Segment Start: Supplied entries
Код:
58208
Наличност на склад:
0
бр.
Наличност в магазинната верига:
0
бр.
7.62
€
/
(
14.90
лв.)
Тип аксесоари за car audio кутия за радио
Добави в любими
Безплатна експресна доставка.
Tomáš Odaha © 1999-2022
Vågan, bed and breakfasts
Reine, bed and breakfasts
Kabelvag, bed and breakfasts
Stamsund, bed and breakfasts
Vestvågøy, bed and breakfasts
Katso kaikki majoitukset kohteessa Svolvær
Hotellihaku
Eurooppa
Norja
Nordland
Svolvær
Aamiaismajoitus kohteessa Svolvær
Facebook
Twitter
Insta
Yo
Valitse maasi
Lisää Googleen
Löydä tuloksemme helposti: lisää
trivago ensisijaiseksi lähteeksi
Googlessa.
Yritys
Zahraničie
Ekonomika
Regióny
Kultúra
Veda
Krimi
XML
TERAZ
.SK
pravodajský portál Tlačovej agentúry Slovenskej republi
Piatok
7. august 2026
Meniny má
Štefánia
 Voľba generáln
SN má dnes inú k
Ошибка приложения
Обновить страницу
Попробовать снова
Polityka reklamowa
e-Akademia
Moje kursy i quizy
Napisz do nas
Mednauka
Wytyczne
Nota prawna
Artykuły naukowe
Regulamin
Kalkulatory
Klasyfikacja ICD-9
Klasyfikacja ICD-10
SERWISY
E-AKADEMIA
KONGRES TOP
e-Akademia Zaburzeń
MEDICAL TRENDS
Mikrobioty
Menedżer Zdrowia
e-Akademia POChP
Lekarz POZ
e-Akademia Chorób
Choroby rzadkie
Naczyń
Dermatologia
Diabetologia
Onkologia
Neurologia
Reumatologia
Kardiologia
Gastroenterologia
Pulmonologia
Segment End: Supplied entries
- [Exercise goal] Copy every line of the records above verbatim, keeping the original order and wording.

- [Response below]
Код:
58208
Наличност на склад:
0
бр.
Наличност в магазинната верига:
0
бр.
7.62
€
/
(
14.90
лв.)
Тип аксесоари за car audio кутия за радио
Добави в любими
Безплатна експресна доставка.
Tomáš Odaha © 1999-2022
Vågan, bed and breakfasts
Reine, bed and breakfasts
Kabelvag, bed and breakfasts
Stamsund, bed and breakfasts
Vestvågøy, bed and breakfasts
Katso kaikki majoitukset kohteessa Svolvær
Hotellihaku
Eurooppa
Norja
Nordland
Svolvær
Aamiaismajoitus kohteessa Svolvær
Facebook
Twitter
Insta
Yo
Valitse maasi
Lisää Googleen
Löydä tuloksemme helposti: lisää
trivago ensisijaiseksi lähteeksi
Googlessa.
Yritys
Zahraničie
Ekonomika
Regióny
Kultúra
Veda
Krimi
XML
TERAZ
.SK
pravodajský portál Tlačovej agentúry Slovenskej republi
Piatok
7. august 2026
Meniny má
Štefánia
 Voľba generáln
SN má dnes inú k
Ошибка приложения
Обновить страницу
Попробовать снова
Polityka reklamowa
e-Akademia
Moje kursy i quizy
Napisz do nas
Mednauka
Wytyczne
Nota prawna
Artykuły naukowe
Regulamin
Kalkulatory
Klasyfikacja ICD-9
Klasyfikacja ICD-10
SERWISY
E-AKADEMIA
KONGRES TOP
e-Akademia Zaburzeń
MEDICAL TRENDS
Mikrobioty
Menedżer Zdrowia
e-Akademia POChP
Lekarz POZ
e-Akademia Chorób
Choroby rzadkie
Naczyń
Dermatologia
Diabetologia
Onkologia
Neurologia
Reumatologia
Kardiologia
Gastroenterologia
Pulmonologia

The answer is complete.